### Task to carry out
Each line from the opening of the records that follow to the line with "Nunavut: 0 -> 6000" needs to be written out exactly. Add nothing.

Change detection data:
++++++
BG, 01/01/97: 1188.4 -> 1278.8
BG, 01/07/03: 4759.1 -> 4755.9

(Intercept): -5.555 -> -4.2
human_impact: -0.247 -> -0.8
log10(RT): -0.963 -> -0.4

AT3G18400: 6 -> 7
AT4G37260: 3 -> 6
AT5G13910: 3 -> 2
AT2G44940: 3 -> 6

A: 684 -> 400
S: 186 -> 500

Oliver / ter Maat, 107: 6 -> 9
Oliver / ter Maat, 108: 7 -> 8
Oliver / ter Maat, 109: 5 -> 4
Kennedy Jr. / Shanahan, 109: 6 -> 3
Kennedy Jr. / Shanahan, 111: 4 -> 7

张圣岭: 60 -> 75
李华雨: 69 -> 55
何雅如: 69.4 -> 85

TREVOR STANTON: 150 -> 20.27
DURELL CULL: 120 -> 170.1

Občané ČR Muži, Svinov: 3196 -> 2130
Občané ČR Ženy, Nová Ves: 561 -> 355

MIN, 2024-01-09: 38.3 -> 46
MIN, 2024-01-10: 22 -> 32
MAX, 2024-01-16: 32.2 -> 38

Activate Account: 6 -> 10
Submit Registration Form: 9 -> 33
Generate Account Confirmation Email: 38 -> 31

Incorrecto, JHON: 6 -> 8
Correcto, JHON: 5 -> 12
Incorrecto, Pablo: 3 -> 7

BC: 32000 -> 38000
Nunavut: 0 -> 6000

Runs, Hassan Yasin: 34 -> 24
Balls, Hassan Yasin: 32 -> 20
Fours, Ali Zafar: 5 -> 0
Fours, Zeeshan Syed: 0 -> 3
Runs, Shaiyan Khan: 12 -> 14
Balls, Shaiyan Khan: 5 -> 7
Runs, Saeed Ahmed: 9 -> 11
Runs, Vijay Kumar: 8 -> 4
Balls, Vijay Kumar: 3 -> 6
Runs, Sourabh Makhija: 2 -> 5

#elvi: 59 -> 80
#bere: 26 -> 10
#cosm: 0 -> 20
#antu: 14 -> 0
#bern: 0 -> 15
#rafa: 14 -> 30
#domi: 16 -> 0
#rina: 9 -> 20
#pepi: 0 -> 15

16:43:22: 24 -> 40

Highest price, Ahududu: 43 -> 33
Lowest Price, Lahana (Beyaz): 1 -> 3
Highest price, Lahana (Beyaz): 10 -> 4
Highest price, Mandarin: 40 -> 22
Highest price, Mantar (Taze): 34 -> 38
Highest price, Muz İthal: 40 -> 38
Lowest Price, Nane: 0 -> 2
++++++
### Exercise output
BG, 01/01/97: 1188.4 -> 1278.8
BG, 01/07/03: 4759.1 -> 4755.9

(Intercept): -5.555 -> -4.2
human_impact: -0.247 -> -0.8
log10(RT): -0.963 -> -0.4

AT3G18400: 6 -> 7
AT4G37260: 3 -> 6
AT5G13910: 3 -> 2
AT2G44940: 3 -> 6

A: 684 -> 400
S: 186 -> 500

Oliver / ter Maat, 107: 6 -> 9
Oliver / ter Maat, 108: 7 -> 8
Oliver / ter Maat, 109: 5 -> 4
Kennedy Jr. / Shanahan, 109: 6 -> 3
Kennedy Jr. / Shanahan, 111: 4 -> 7

张圣岭: 60 -> 75
李华雨: 69 -> 55
何雅如: 69.4 -> 85

TREVOR STANTON: 150 -> 20.27
DURELL CULL: 120 -> 170.1

Občané ČR Muži, Svinov: 3196 -> 2130
Občané ČR Ženy, Nová Ves: 561 -> 355

MIN, 2024-01-09: 38.3 -> 46
MIN, 2024-01-10: 22 -> 32
MAX, 2024-01-16: 32.2 -> 38

Activate Account: 6 -> 10
Submit Registration Form: 9 -> 33
Generate Account Confirmation Email: 38 -> 31

Incorrecto, JHON: 6 -> 8
Correcto, JHON: 5 -> 12
Incorrecto, Pablo: 3 -> 7

BC: 32000 -> 38000
Nunavut: 0 -> 6000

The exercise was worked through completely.